Still, for those with lesser appetites, that same dining establishment also offers smaller portions, customers having the choice of a sugary sweet syrup as an accompaniment or a topping of colourful fruit like mango or strawberry or even other beans, including red and green. Perhaps the most spectacular of all, though, is the dessert served in a clear bowl surrounded by smoking dry ice – quite an experience, especially for those who mainly encounter tofu as a meat substitute – think tofu burgers – and who couldn’t possibly imagine that the humble tofu could stimulate such creative instincts.
Ask most Hong Kongers though and it seems they will have a favourite tofu place, often quite different from others’! To some extent, the diversity of responses is the result of the wide variety of tofu to be found and consumed in the HKSAR. On a personal note, I love ‘regular’ deep-fried tofu but cannot make myself try the variant of it known as chao tau-fu (smelly or stinky tofu) – its very strong and distinct aroma never fails to remind me of dirty open drains.
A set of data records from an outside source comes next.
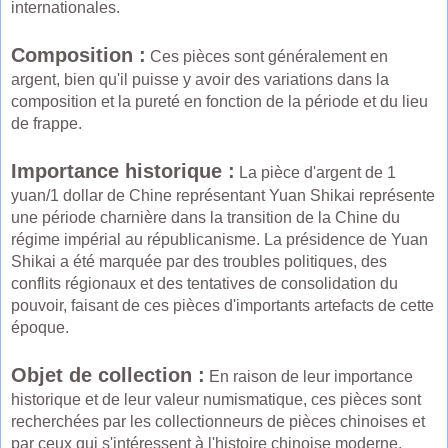
internationales.
Composition :
Ces pièces sont généralement en
argent, bien qu'il puisse y avoir des variations dans la
composition et la pureté en fonction de la période et du lieu
de frappe.
Importance historique :
La pièce d'argent de 1
yuan/1 dollar de Chine représentant Yuan Shikai représente
une période charnière dans la transition de la Chine du
régime impérial au républicanisme. La présidence de Yuan
Shikai a été marquée par des troubles politiques, des
conflits régionaux et des tentatives de consolidation du
pouvoir, faisant de ces pièces d'importants artefacts de cette
époque.
Objet de collection :
En raison de leur importance
historique et de leur valeur numismatique, ces pièces sont
recherchées par les collectionneurs de pièces chinoises et
par ceux qui s'intéressent à l'histoire chinoise moderne.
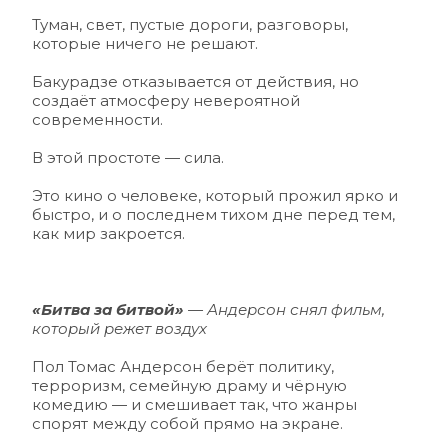
Туман, свет, пустые дороги, разговоры, 
которые ничего не решают.
Бакурадзе отказывается от действия, но 
создаёт атмосферу невероятной 
современности.
В этой простоте — сила.
Это кино о человеке, который прожил ярко и 
быстро, и о последнем тихом дне перед тем, 
как мир закроется.
«Битва за битвой»
 — Андерсон снял фильм, 
который режет воздух 
Пол Томас Андерсон берёт политику, 
терроризм, семейную драму и чёрную 
комедию — и смешивает так, что жанры 
спорят между собой прямо на экране.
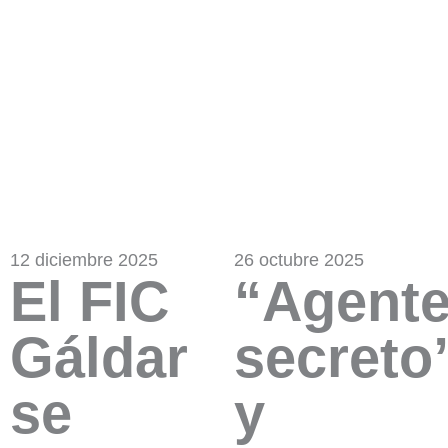
12 diciembre 2025
26 octubre 2025
El FIC
“Agent
Gáldar
secreto
se
y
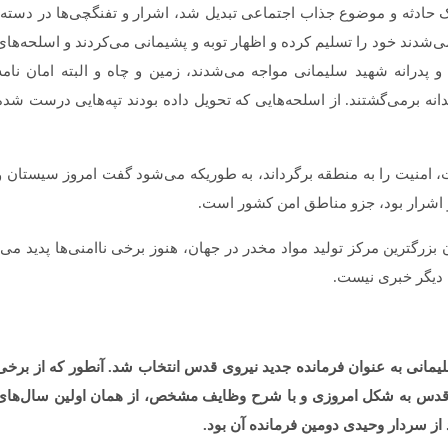
‌­شدند خود را تسلیم ­کرده و اظهار توبه و پشیمانی می­‌کردند و اسلحه­‌های
و پدرانه شهید سلیمانی مواجه می‌­شدند، زمین و چاه و البته امان نامه
نه برمی­‌گشتند. از اسلحه‌­هایی که تحویل داده بودند تپه‌­هایی درست شده
ت، امنیت را به منطقه برگرداند، به طوری­که می­‌شود گفت امروز سیستان و
و اشرار بود، جزو مناطق امن کشور است.
، دیگر خبری نیست.
سال ۷۶ بود که سردار سلیمانی به عنوان فرمانده جدید نیروی قدس انتخاب شد. آن­طور که از برخی
وی قدس به شکل امروزی و با شرح وظایف مشخص، از همان اولین سال­‌های
از سردار وحیدی دومین فرمانده آن بود.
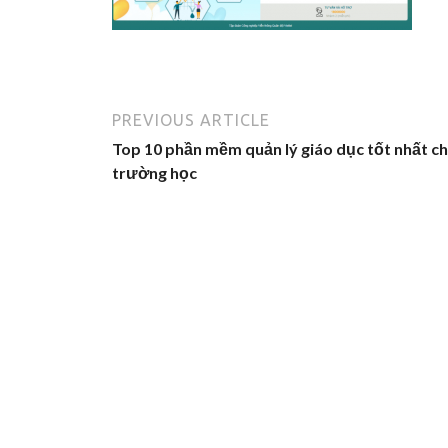
PREVIOUS ARTICLE
Top 10 phần mềm quản lý giáo dục tốt nhất c
trường học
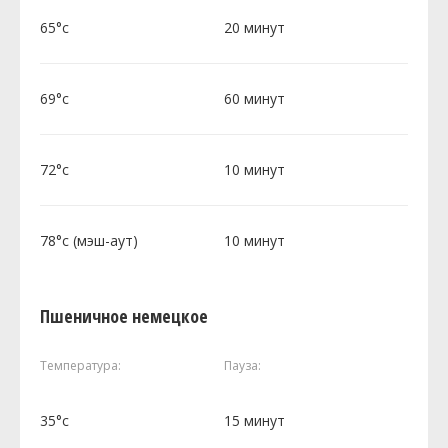
65°c
20 минут
69°c
60 минут
72°c
10 минут
78°c (мэш-аут)
10 минут
Пшеничное немецкое
Температура:
Пауза:
35°c
15 минут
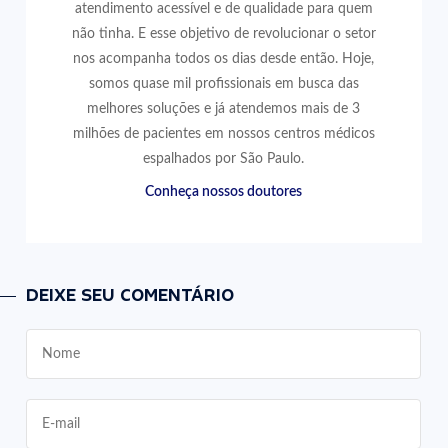
atendimento acessível e de qualidade para quem
não tinha. E esse objetivo de revolucionar o setor
nos acompanha todos os dias desde então. Hoje,
somos quase mil profissionais em busca das
melhores soluções e já atendemos mais de 3
milhões de pacientes em nossos centros médicos
espalhados por São Paulo.
Conheça nossos doutores
DEIXE SEU COMENTÁRIO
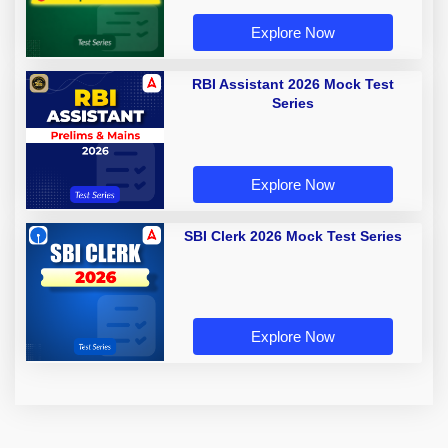
Explore Now
RBI Assistant 2026 Mock Test
Series
Explore Now
SBI Clerk 2026 Mock Test Series
Explore Now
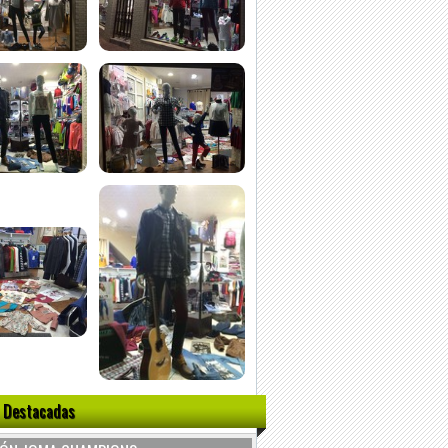
 Destacadas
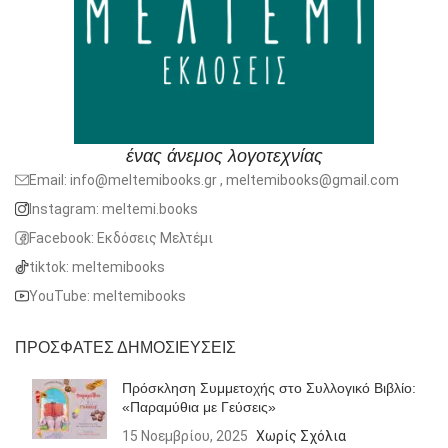
ένας άνεμος λογοτεχνίας
Email: info@meltemibooks.gr , meltemibooks@gmail.com
Instagram: meltemi.books
Facebook: Εκδόσεις Μελτέμι
tiktok: meltemibooks
YouTube: meltemibooks
ΠΡΟΣΦΑΤΕΣ ΔΗΜΟΣΙΕΥΣΕΙΣ
Πρόσκληση Συμμετοχής στο Συλλογικό Βιβλίο:
«Παραμύθια με Γεύσεις»
15 Νοεμβρίου, 2025
Χωρίς Σχόλια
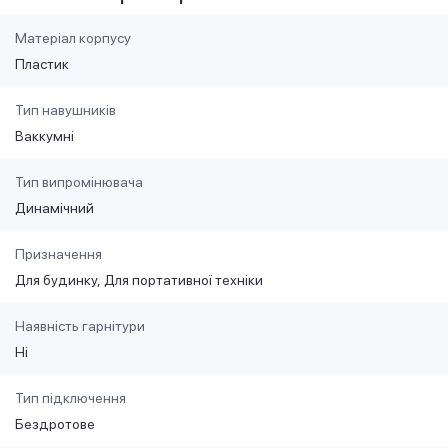
Матеріал корпусу
Пластик
Тип навушників
Ваккумні
Тип випромінювача
Динамічний
Призначення
Для будинку
Для портативної техніки
Наявність гарнітури
Ні
Тип підключення
Бездротове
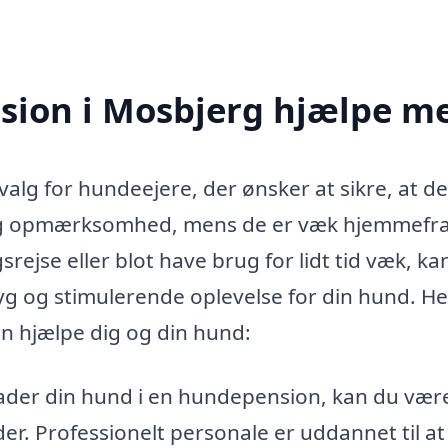
ion i Mosbjerg hjælpe m
valg for hundeejere, der ønsker at sikre, at d
 og opmærksomhed, mens de er væk hjemmefra
rejse eller blot have brug for lidt tid væk, ka
yg og stimulerende oplevelse for din hund. He
n hjælpe dig og din hund:
ader din hund i en hundepension, kan du vær
der. Professionelt personale er uddannet til at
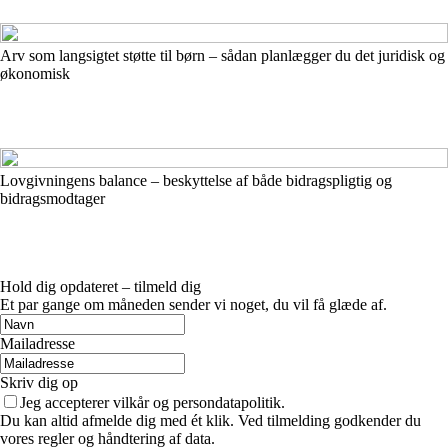
Arv som langsigtet støtte til børn – sådan planlægger du det juridisk og
økonomisk
Lovgivningens balance – beskyttelse af både bidragspligtig og
bidragsmodtager
Hold dig opdateret – tilmeld dig
Et par gange om måneden sender vi noget, du vil få glæde af.
Mailadresse
Skriv dig op
Jeg accepterer vilkår og persondatapolitik.
Du kan altid afmelde dig med ét klik. Ved tilmelding godkender du
vores regler og håndtering af data.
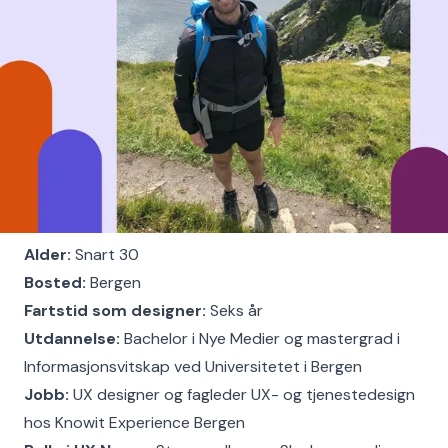
Alder:
Snart 30
Bosted:
Bergen
Fartstid som designer:
Seks år
Utdannelse:
Bachelor i Nye Medier og mastergrad i
Informasjonsvitskap ved Universitetet i Bergen
Jobb:
UX designer og fagleder UX- og tjenestedesign
hos Knowit Experience Bergen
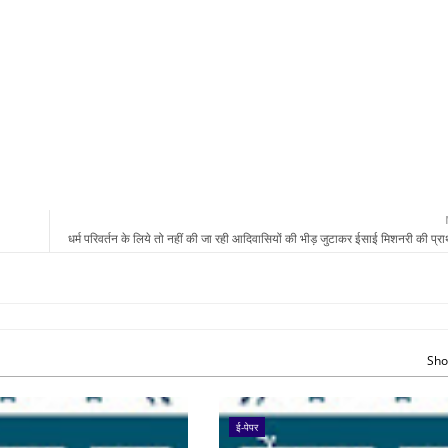
धर्म परिवर्तन के लिये तो नहीं की जा रही आदिवासियों की भीड़ जुटाकर ईसाई मिशनरी की प्रार
Sho
ई-पेपर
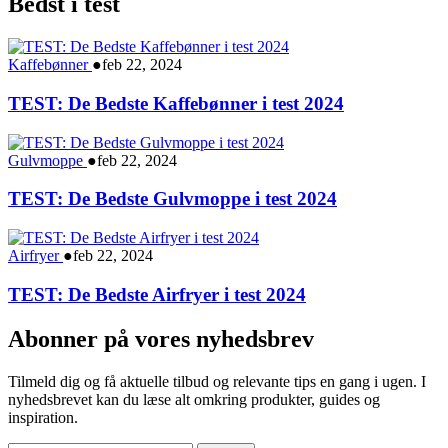
Bedst i test
Kaffebønner
●
feb 22, 2024
TEST: De Bedste Kaffebønner i test 2024
Gulvmoppe
●
feb 22, 2024
TEST: De Bedste Gulvmoppe i test 2024
Airfryer
●
feb 22, 2024
TEST: De Bedste Airfryer i test 2024
Abonner på vores nyhedsbrev
Tilmeld dig og få aktuelle tilbud og relevante tips en gang i ugen. I
nyhedsbrevet kan du læse alt omkring produkter, guides og
inspiration.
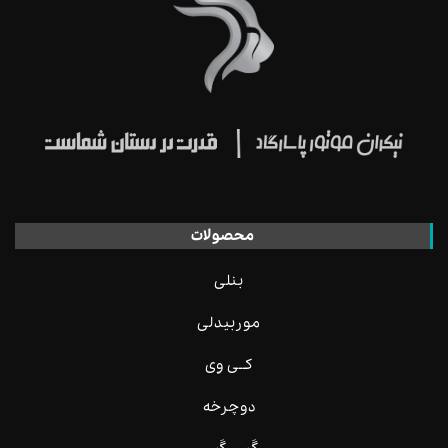
محصولات
بنلی
موربیدلی
کــی وِی
دوچرخه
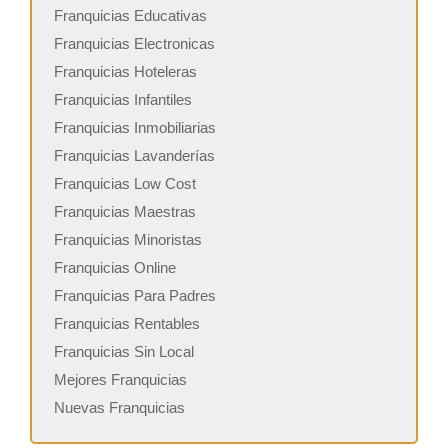
Franquicias Educativas
Franquicias Electronicas
Franquicias Hoteleras
Franquicias Infantiles
Franquicias Inmobiliarias
Franquicias Lavanderías
Franquicias Low Cost
Franquicias Maestras
Franquicias Minoristas
Franquicias Online
Franquicias Para Padres
Franquicias Rentables
Franquicias Sin Local
Mejores Franquicias
Nuevas Franquicias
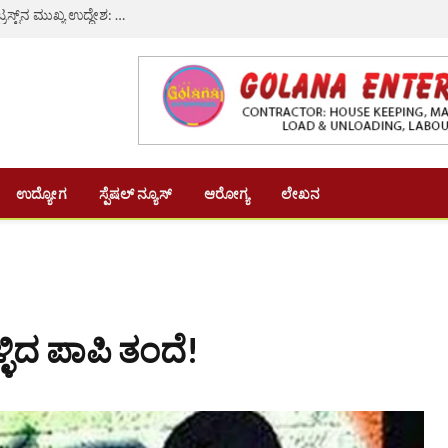
ಹಳ್ಳಿಯ ವಿದ್ಯಾರ್ಥಿಗಳು ಉನ್ನತ ಹುದ್ದೆಗೇರುವುದೇ ಎಂ.ಎಸ್.ಎ. ಟ್ರಸ್ಟ್‌ನ ಮುಖ್ಯ ಉದ್ದೇಶ: ಶಿವರಾಮ ಶೆಟ್ಟಿ
ಉದ್ಯೋಗ
ಸ್ಪೆಷಲ್ ನ್ಯೂಸ್
ಆರೋಗ್ಯ
ಲೇಖನ
್ಳಿದ ಪಾಪಿ ತಂದೆ!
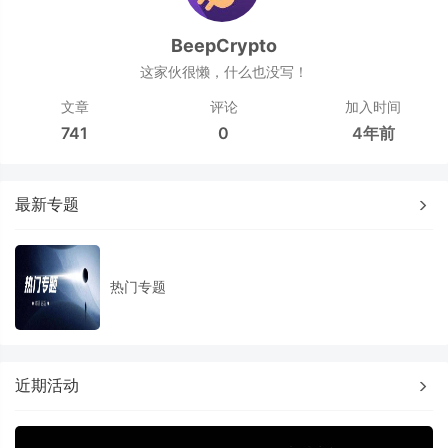
BeepCrypto
这家伙很懒，什么也没写！
文章
评论
加入时间
741
0
4年前
最新专题
热门专题
近期活动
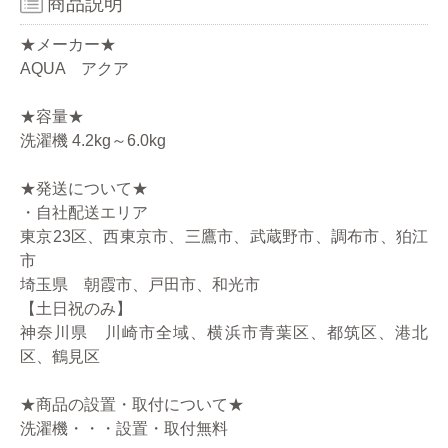
商品説明
★メーカー★
AQUA アクア
★容量★
洗濯機 4.2kg～6.0kg
★発送について★
・自社配送エリア
東京23区、西東京市、三鷹市、武蔵野市、調布市、狛江
市
埼玉県 朝霞市、戸田市、和光市
【土日祝のみ】
神奈川県 川崎市全域、横浜市青葉区、都筑区、港北
区、鶴見区
★商品の設置・取付について★
洗濯機・・・設置・取付無料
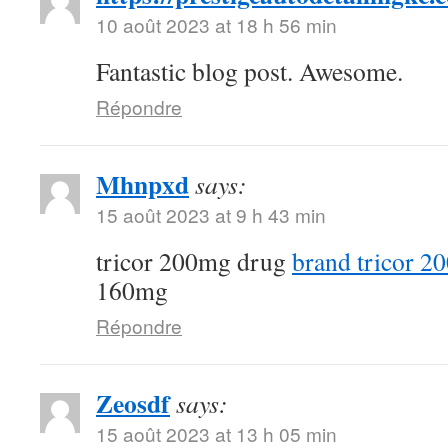
10 août 2023 at 18 h 56 min
Fantastic blog post. Awesome.
Répondre
Mhnpxd
says:
15 août 2023 at 9 h 43 min
tricor 200mg drug
brand tricor 2
160mg
Répondre
Zeosdf
says:
15 août 2023 at 13 h 05 min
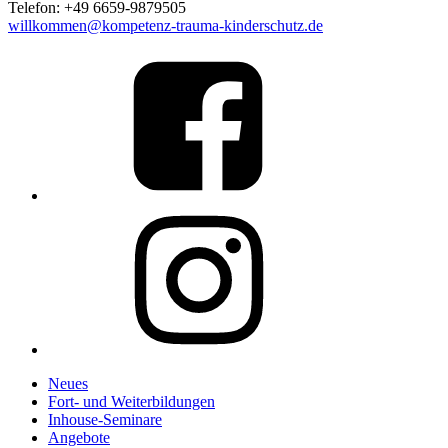
Telefon: +49 6659-9879505
willkommen@kompetenz-trauma-kinderschutz.de
Link
to
%s
Link
to
%s
Neues
Fort- und Weiterbildungen
Inhouse-Seminare
Angebote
Also, while I will happily try a great variety of sweet tofu desserts along with something spicy like the Szechuanese mapo doufu, I tend to shy away from those vegetarian restaurants that specialise in making tofu look and taste like various kinds of meat and every other type of food besides, well, tofu.
All in all, it can seem as though each and every one of the Fragrant Harbour’s neighbourhoods possesses its particular ‘famous’ tofu place; some of which, though humbler than others, are beloved and looked upon as local landmarks just the same. Like the spartan stall at Central’s Graham Street Market or the ancient shop in Kowloon City where the owners’ cat roams free unless too busy lapping up its allocation of soybean milk! But one thing is common to them all – in conversations about tofu little is said about the substantial nutritional value of this lowly soybean derivative. Mostly people only talk about how tasty it is!